A rare and early work by one of Plymouth’s most celebrated artists, Robert Lenkiewicz, will be coming up for auction this month at Plymouth Auction Rooms. As part of the 1972/3 Vagrancy Project the artist often painted local vagrants who would gather around a ‘dos house’ known as Jacob Ladder. Lenkiewicz named him Diogenes after the Greek Philosopher who lived in a barrel after finding the tramp dwelling in a concrete pipe in a rubbish tip. Real name Edwin McKenzie (1912 to 1984), Diogenes soon became very popular at the studio with many people coming in to see not just the artwork but to meet the man himself. Many of the paintings were exhibited at the vagrancy exhibition in 1973 held at Jacobs Ladder.

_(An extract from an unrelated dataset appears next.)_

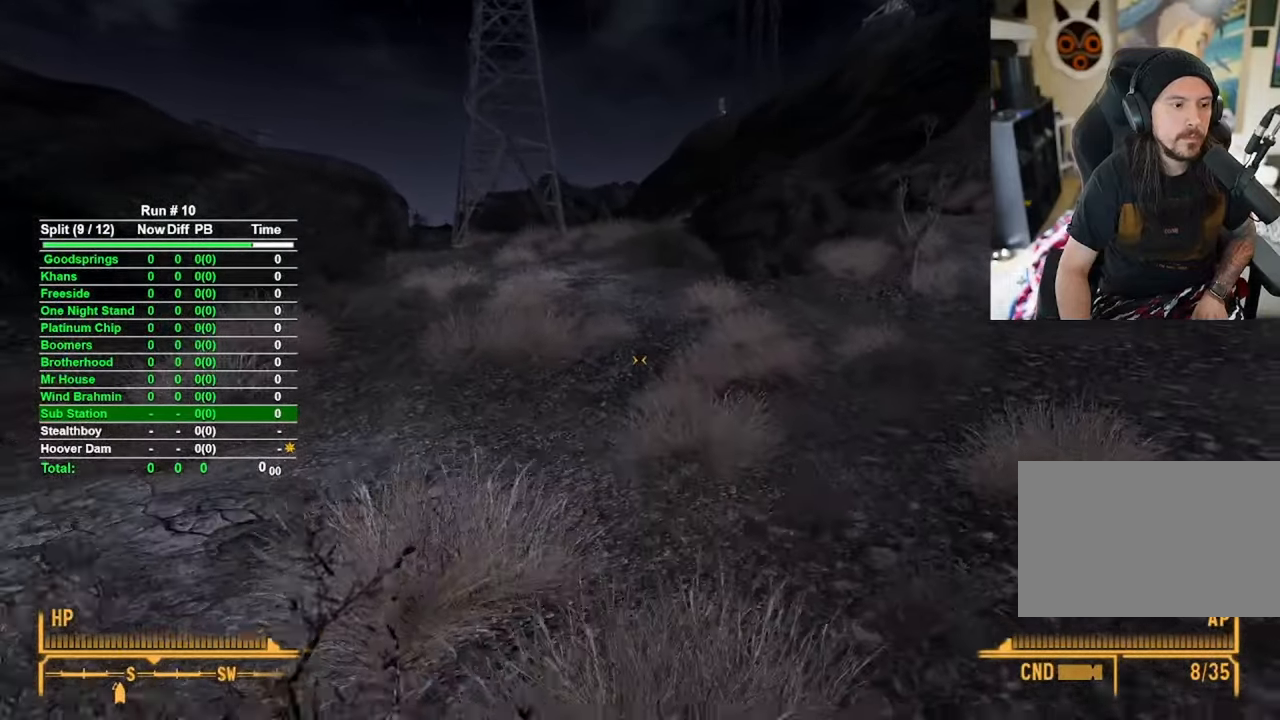
{"keys": ["w"], "mouse": [], "events": []}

Prior to his death, Diogenes made an agreement with Lenkiewicz to have his body embalmed.
‘Then, as he was dying, we had an understanding; he very much had the policy of ‘live while you can and live in clover, when you’m dead, you’m dead all over- — he didn’t much care what happened to the corpse. After he died I kept the agreement, which was to take the corpse, the “vacated premises”, and pass it on to a local funeral parlour who could embalm him effectively, and this was done. And it was done effectively because I have the corpse to this day.’ – Quote from Robert Lenkiewicz by Joe Stoneman.

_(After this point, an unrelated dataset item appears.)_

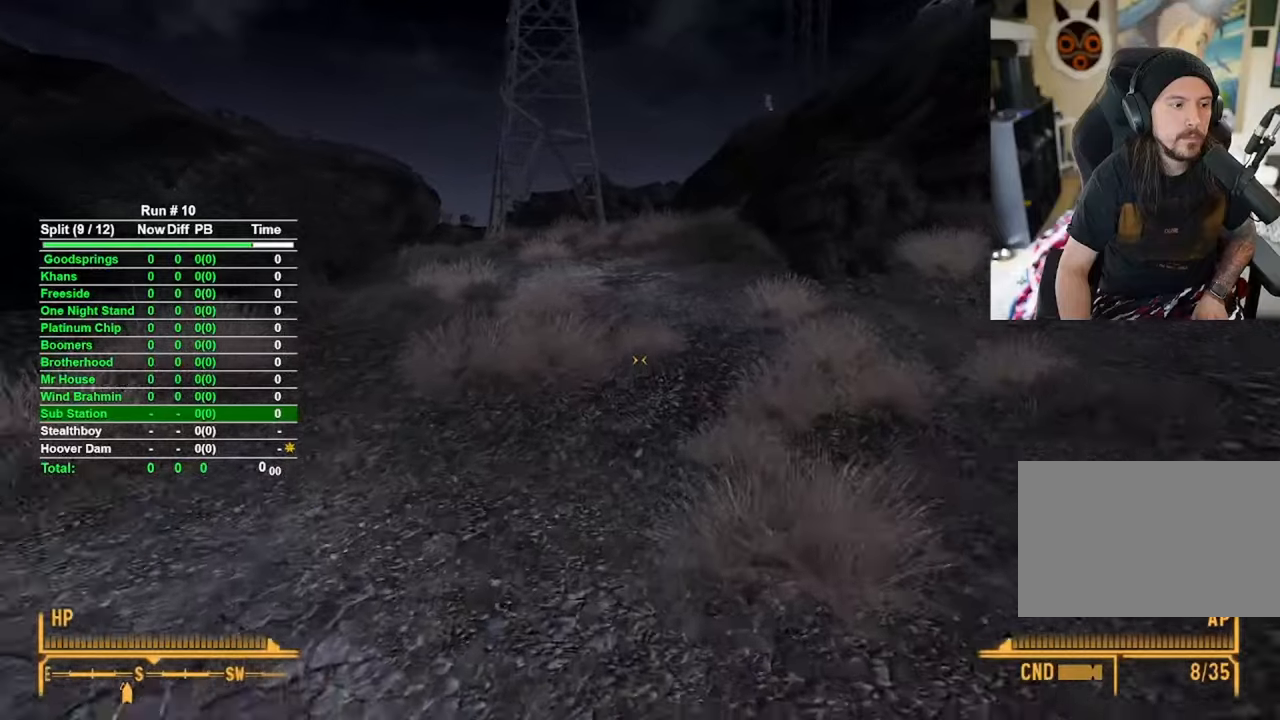
{"keys": ["d", "w"], "mouse": [], "events": [[266, "d", "down"]]}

A portrait painting titled “Diogenes and Black Pipe” has been re-discovered within a collection from Bristol. The family acquired the painting amongst some other early project work in the late 1970’s/1980 and have decided to consign them all to auction. The painting measuring 50cm x 40cm still retains the original label on the back supplied by the artists’ gallery at the time. It is now expected to sell for £4,000 to £5,000 at auction later this month.